In regards to the objective, companies have started incorporating return-to-work plans with smart building designs. The resultant profits and benefits demonstrate that these structures might become the future of the commercial real estate, thus ringing exponential boom to the Smart Buildings Market. This is because they offer highly customized interactions between a building and its occupants.
Smart buildings refer to those structures that provide a real-time feedback mechanism regarding changing environment and the needs of the occupant. Such architectural designs result in making the occupants part of the source of the feedback. They are the beneficiaries of the technology; however, their presence and existence within the building is the primary feeding source for the technology. This is done by a system of data collection and analytics.
The idea has been recently played with only a few European banks. They have decided to integrate technology with employees' work. This has been done by smartening their work stations wherein under-desk sensors have been placed to optimize office occupancy.
The technology works akin to the system that manages parking spots. Using sensors to remove the problem of office occupancy seems like a harmless idea. However, it won't take much to create harm in this manner either.
Technologies that aim at monitoring all actions of employees behaviours while at work are already in existence. Employers can look into the number of hours a given employee was productive, whom they interacted with throughout the day or even how they are feeling. The list grows to a pretty intimate level where employers can wholly capture human behaviour through ad-hoc technologies developed by property technology companies. Such technologies are referred to as background or calm technologies denoting that they capture a user's attention only when absolutely necessary while remaining in the background otherwise.

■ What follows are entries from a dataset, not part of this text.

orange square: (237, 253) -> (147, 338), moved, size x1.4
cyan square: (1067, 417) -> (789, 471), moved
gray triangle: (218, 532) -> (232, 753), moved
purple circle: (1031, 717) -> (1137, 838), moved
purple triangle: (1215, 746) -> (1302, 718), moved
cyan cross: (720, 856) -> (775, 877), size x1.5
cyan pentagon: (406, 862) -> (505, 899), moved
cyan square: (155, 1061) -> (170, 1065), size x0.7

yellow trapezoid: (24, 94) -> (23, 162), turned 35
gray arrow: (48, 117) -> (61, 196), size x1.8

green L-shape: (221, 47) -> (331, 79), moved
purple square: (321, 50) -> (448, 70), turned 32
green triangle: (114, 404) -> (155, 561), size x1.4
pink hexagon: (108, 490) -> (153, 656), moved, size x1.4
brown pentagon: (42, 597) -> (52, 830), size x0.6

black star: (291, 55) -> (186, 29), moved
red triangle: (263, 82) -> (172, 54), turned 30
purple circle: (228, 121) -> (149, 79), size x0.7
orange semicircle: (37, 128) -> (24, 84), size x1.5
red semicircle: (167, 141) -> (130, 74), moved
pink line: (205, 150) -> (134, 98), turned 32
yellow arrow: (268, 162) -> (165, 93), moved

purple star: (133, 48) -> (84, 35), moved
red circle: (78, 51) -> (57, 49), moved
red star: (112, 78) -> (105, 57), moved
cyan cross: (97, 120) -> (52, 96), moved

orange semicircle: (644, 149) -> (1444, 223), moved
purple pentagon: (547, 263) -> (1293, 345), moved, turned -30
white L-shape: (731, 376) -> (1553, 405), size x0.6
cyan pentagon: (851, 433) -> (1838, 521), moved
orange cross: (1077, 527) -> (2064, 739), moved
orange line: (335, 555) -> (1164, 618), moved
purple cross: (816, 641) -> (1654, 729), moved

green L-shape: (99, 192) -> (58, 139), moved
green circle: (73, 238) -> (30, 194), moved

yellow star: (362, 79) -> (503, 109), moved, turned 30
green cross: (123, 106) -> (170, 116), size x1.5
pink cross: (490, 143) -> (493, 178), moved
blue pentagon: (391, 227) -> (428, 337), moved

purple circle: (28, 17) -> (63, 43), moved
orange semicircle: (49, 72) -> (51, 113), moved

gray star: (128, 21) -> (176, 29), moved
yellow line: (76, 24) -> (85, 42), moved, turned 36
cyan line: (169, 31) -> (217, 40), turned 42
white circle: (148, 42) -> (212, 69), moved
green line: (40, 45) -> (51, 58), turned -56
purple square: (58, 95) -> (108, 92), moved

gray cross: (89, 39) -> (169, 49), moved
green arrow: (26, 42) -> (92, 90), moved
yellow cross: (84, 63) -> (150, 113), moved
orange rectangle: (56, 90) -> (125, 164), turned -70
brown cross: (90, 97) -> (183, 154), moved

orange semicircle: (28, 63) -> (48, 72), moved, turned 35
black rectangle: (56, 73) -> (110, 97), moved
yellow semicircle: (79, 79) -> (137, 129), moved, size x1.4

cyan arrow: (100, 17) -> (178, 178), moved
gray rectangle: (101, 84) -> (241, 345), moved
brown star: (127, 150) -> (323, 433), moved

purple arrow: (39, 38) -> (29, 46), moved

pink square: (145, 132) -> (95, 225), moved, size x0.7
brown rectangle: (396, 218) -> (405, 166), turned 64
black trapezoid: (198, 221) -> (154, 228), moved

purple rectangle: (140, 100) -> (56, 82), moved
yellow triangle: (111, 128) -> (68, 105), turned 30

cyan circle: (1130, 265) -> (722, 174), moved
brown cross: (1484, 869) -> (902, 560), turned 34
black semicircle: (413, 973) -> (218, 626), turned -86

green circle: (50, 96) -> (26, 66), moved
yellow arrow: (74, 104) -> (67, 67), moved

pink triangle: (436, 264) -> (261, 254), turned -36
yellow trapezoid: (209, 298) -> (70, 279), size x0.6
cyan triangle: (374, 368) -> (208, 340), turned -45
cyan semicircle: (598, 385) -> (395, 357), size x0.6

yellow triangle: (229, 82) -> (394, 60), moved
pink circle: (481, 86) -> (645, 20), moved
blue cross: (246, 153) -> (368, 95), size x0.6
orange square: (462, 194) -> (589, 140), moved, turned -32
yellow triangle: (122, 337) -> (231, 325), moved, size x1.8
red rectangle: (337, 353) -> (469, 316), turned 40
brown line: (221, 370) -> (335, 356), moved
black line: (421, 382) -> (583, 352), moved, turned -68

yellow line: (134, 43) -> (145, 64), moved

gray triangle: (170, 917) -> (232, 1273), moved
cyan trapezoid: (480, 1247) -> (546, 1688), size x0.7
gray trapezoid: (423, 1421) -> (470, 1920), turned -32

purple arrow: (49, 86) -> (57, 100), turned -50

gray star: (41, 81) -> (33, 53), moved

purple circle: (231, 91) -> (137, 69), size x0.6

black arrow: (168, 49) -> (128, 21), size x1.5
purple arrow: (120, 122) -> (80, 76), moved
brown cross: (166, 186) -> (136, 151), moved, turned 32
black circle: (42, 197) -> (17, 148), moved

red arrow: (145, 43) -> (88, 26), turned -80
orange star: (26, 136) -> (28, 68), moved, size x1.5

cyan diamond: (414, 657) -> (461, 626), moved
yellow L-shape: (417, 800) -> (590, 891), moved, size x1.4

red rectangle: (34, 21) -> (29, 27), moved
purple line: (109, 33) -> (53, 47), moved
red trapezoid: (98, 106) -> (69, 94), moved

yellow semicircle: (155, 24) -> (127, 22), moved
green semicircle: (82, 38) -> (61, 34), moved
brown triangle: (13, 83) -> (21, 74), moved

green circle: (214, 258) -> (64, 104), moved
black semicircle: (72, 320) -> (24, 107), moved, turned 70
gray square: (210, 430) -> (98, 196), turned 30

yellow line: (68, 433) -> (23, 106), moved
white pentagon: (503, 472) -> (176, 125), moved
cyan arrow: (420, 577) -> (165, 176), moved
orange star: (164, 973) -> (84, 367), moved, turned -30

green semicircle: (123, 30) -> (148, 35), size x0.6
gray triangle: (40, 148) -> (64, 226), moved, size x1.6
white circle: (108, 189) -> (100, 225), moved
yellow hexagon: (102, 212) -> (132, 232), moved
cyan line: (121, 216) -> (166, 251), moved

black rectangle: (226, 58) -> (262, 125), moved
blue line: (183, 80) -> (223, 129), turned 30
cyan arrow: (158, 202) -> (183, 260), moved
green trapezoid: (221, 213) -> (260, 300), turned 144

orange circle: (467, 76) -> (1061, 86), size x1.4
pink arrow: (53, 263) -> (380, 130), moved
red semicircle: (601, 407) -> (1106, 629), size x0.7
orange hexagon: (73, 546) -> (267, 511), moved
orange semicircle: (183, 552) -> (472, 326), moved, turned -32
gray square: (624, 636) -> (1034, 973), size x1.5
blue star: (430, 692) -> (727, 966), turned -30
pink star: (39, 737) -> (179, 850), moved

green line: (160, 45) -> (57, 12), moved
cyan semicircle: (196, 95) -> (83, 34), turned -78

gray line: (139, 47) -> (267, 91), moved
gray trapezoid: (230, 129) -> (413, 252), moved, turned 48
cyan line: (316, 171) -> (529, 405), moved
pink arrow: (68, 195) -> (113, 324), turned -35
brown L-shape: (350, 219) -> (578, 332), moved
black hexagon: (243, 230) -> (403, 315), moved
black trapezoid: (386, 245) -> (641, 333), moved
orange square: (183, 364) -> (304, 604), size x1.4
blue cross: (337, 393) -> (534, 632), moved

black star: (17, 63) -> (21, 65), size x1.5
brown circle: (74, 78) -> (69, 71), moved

These technologies are rather pervasive and can at times be invisible to users who are oblivious of their existence. For instance, employees working in an office or customers entering a grocery shop cannot possibly decipher that they are surrounded by sophisticated technological software that constantly interacts with them.
The problem that arises is that although smart buildings have extraordinary abilities, they can also result in the invasion of the occupier's privacy and pervasive control from the side of the employer. However, the issue can be improved through strict regulation of the technology by the government, which will eventually occur as smart buildings gain more popularity.